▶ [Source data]
***

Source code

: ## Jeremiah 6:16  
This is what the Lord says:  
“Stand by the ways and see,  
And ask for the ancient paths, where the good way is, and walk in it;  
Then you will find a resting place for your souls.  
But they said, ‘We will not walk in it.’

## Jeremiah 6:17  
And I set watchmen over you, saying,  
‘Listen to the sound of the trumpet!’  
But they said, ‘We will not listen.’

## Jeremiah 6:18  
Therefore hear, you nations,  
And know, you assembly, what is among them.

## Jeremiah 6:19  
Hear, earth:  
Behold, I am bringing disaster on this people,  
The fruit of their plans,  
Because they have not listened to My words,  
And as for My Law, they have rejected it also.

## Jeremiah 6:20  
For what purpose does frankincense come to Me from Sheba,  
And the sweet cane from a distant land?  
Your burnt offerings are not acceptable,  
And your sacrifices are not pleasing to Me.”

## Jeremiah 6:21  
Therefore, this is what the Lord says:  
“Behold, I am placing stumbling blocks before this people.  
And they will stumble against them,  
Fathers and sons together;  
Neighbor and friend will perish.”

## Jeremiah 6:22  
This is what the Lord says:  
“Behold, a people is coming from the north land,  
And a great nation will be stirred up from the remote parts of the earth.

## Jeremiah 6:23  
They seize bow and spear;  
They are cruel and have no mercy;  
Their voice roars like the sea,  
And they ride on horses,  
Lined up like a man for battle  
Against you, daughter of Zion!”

***

▶ [ASSIGNED TASK] For the word "like", go through the records and show each line that carries it.

▶ [OUTPUT]
Their voice roars like the sea,  
Lined up like a man for battle  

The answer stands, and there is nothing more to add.